There are many parameters, but a few of the important ones :
- Must provide a lot of training information - `number of samples`, `number of epochs`, `batch size` and `max learning rate`
- `end_percentage` is used to determine what percentage of the training epochs will be used for steep reduction in the learning rate. At its miminum, the lowest learning rate will be calculated as 1/1000th of the `max_lr` provided.
- `scale_percentage` is a confusing parameter. It dictates the scaling factor of the learning rate in the second half of the training cycle. **It is best to test this out visually using the `plot_clr.py` script to ensure there are no mistakes**. Leaving it as None defaults to using the same percentage as the provided `end_percentage`.
- `maximum/minimum_momentum` are preset according to the paper and `Fast.ai`. However, if you don't wish to scale it, set both to the same value, generally `0.9` is preferred as the momentum value for SGD. If you don't want to update the momentum / are not using SGD (not adviseable) - set both to None to ignore the momentum updates.

# Results

- **-1.7** is chosen to be the maximum learning rate (in log10 space) for the `OneCycleLR` schedule. Since this is in log10 scale, we use `10 ^ (x)` to get the actual learning maximum learning rate. Here, `10 ^ -1.7 ~ 0.019999`. Therefore, we round up to a **maximum learning rate of 0.02**
- **0.9** is chosen as the maximum momentum from the momentum plot. Using Cyclic Momentum updates, choose a slightly lower value (**0.85**) as the minimum for faster training.
- **3e-6** is chosen as the the weight decay factor.

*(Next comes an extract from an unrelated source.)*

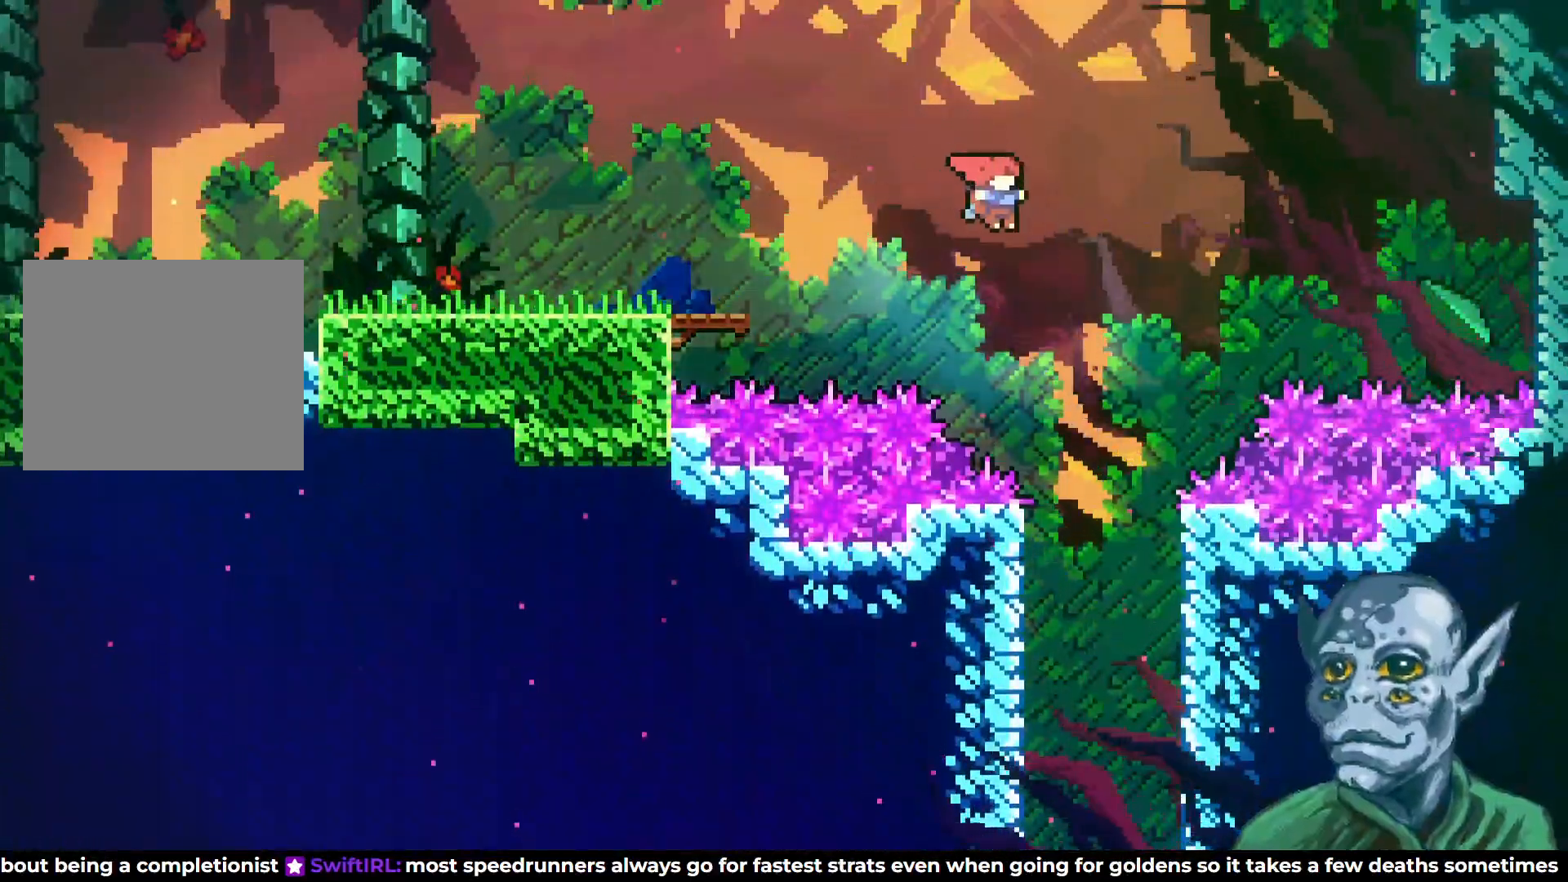
{"buttons": [], "left_stick": "center", "right_stick": "center", "events": [[67, "DPAD_RIGHT", "up"], [300, "DPAD_RIGHT", "down"], [350, "DPAD_RIGHT", "up"]]}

For the MiniMobileNetV2 model, 2 passes of the OneCycle LR with SGD (40 epochs - max lr = 0.02, 30 epochs - max lr = 0.005) obtained 90.33%. This may not seem like much, but this is a model with only 650k parameters, and in comparison, the same model trained on Adam with initial learning rate 2e-3 did not converge to the same score in over 100 epochs (89.14%).

# Requirements
- Keras 2.1.6+
- Tensorflow (tested) / Theano / CNTK for the backend
- matplotlib to visualize the plots.